→ Exercise A:
In the article on pandemic lessons and tariffs, what is Al Mendoza's position at EY?
→ Exercise B:
Please extract the stretch of the article on pandemic lessons and tariffs from "A Pandemic Repeat, But" through "to handle it.", copying it word for word.

→ Document excerpt:
A Pandemic Lesson Can Help Ease Tariff Strife

Given the disruption that the enactment of tariffs is causing, it’s apparent that many organizations didn’t take the lessons learned from the coronavirus pandemic completely to heart. That lesson: Resilience is key.
But there’s a misconception when it comes to resiliency, says Al Mendoza, principal — supply chain and operations at EY. Most people think of it in terms of tangibility. They equate creating resilience in terms of “how many facilities they have and where they are located, how many lines they have, and the amount of inventory,” he says.
“What we learned from COVID-19 is that resilience starts by understanding your supply chain and providing multiple points of flexibility — beyond just the amount of safety stock you have or if you have a backup supplier,” he says.
History tends to repeat itself, and companies that do not take these lessons seriously are likely to face similar disruptions in the future.
“People who don’t take these lessons seriously are doomed to repeat them over and over again,” he says.
A Pandemic Repeat, But Different
Still, the challenge executive face is that the tariffs disruption, while still disruption and filled with uncertainty, differs from that of the pandemic, Mendoza says. “COVID-19 was a disruption in which there were few degrees of freedom,” he says. “And this is a shock to the system that has more degrees of freedom.” And many organizations aren’t sure how to how to handle it.
We’re not stuck at home, due to fear of going out. Ports and businesses aren’t closed due to workers being sick. Production isn’t halted. The barriers aren’t the same now. There’s no specific thing to point to, Mendoza says.
“Supply chain professionals should be able to differentiate themselves much more in this environment,” he says. But many find it isn’t so. Having something tangible to point to makes it easier to produce a strategy or solution.

→ Source material:
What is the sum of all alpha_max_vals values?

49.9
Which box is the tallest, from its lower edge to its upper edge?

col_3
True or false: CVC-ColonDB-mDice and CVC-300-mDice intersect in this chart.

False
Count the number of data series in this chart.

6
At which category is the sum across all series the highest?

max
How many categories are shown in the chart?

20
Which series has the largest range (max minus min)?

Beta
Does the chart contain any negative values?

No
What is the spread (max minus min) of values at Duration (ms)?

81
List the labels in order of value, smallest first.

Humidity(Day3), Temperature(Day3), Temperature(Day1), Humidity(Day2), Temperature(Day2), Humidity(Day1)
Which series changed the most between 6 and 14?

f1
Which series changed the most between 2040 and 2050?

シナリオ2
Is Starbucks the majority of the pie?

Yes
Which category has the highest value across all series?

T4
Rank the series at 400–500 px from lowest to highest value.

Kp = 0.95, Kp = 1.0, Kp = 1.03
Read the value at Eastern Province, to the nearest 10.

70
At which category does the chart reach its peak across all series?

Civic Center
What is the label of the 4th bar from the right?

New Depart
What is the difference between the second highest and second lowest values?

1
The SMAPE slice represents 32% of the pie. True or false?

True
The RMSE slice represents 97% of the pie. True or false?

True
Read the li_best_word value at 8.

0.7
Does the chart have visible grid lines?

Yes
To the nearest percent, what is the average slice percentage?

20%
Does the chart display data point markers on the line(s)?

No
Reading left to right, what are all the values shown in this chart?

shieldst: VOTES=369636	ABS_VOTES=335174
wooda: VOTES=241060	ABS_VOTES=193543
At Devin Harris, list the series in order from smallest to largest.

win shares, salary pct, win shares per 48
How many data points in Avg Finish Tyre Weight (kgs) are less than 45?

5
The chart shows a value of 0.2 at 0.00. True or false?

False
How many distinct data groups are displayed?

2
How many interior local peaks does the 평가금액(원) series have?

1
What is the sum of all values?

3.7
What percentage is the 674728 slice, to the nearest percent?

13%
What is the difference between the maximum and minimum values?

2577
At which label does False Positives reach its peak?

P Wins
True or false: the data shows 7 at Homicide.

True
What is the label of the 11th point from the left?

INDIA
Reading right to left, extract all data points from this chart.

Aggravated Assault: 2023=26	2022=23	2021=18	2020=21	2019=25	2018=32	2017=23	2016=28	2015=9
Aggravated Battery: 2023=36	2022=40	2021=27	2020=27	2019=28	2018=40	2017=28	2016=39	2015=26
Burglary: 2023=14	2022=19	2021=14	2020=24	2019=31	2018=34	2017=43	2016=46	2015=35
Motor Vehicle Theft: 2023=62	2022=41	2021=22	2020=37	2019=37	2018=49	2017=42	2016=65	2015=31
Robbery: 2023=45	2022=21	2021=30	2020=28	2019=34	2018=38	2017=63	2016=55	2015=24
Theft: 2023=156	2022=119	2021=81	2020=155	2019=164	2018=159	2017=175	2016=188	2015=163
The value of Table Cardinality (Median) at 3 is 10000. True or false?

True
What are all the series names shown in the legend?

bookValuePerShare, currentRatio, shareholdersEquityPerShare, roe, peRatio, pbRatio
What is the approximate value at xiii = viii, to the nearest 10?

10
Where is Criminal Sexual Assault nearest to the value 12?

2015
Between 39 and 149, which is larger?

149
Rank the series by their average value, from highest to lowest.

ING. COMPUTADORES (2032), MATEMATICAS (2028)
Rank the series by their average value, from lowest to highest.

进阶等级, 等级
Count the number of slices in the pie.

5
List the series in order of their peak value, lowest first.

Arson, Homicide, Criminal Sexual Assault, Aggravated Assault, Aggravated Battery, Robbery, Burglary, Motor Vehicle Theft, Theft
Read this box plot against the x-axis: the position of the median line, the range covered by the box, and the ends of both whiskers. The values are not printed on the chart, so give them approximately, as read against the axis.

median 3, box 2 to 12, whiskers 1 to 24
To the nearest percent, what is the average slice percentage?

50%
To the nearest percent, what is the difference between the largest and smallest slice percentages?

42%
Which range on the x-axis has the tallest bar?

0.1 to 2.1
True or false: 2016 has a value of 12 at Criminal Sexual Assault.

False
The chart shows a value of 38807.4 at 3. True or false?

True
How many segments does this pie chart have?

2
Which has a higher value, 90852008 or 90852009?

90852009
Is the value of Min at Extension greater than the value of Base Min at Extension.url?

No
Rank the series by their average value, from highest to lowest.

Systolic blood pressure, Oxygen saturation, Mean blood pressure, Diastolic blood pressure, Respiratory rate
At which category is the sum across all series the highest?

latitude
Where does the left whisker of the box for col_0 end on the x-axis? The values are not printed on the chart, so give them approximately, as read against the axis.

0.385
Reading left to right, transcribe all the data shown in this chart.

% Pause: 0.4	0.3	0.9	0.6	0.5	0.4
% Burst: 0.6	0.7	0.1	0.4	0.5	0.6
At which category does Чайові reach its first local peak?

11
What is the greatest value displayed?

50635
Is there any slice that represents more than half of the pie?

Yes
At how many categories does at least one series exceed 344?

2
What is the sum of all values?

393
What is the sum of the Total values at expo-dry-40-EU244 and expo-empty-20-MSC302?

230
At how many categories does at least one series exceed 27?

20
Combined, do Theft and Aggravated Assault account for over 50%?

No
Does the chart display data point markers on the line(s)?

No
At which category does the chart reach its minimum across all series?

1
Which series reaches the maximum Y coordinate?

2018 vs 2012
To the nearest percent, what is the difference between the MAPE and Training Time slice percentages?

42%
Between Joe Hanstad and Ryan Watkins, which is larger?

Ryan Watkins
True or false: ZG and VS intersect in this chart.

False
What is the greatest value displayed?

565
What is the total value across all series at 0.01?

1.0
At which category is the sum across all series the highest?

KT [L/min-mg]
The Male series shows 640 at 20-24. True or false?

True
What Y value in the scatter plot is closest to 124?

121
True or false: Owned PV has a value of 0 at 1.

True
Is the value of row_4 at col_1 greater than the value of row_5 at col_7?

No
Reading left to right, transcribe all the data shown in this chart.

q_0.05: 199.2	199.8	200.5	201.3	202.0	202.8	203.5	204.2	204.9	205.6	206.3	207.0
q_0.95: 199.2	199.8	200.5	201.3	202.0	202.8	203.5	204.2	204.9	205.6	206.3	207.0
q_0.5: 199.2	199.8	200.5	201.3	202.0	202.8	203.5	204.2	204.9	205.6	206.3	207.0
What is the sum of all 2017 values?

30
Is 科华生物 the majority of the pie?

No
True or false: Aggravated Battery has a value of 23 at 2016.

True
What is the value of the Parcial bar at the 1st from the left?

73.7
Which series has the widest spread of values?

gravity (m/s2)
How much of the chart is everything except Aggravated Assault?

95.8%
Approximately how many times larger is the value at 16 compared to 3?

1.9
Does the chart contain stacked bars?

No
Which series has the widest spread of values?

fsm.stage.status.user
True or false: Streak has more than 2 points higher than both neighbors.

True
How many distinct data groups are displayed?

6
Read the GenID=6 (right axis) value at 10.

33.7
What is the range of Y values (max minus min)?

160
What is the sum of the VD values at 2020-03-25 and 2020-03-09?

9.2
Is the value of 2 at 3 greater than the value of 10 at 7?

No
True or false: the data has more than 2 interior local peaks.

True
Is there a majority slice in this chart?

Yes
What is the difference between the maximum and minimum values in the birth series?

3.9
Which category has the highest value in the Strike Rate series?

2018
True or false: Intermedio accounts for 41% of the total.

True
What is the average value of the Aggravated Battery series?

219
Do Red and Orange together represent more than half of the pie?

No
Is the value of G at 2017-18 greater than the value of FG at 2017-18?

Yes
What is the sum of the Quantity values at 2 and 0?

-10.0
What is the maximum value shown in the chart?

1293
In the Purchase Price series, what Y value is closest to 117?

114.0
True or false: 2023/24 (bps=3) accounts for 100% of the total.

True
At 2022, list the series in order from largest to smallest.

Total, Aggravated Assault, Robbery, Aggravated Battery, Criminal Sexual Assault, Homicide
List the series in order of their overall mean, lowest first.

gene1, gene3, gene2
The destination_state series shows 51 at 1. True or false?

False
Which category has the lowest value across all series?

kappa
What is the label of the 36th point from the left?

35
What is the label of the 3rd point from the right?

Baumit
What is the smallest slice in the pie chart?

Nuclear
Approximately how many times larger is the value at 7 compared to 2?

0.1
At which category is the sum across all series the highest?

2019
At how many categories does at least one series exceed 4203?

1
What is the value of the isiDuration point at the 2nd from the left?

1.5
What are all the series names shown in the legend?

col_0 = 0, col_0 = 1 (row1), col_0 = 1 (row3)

→ Response box A:
Principal, supply chain and operations

→ Response box B:
A Pandemic Repeat, But Different
Still, the challenge executive face is that the tariffs disruption, while still disruption and filled with uncertainty, differs from that of the pandemic, Mendoza says. “COVID-19 was a disruption in which there were few degrees of freedom,” he says. “And this is a shock to the system that has more degrees of freedom.” And many organizations aren’t sure how to how to handle it.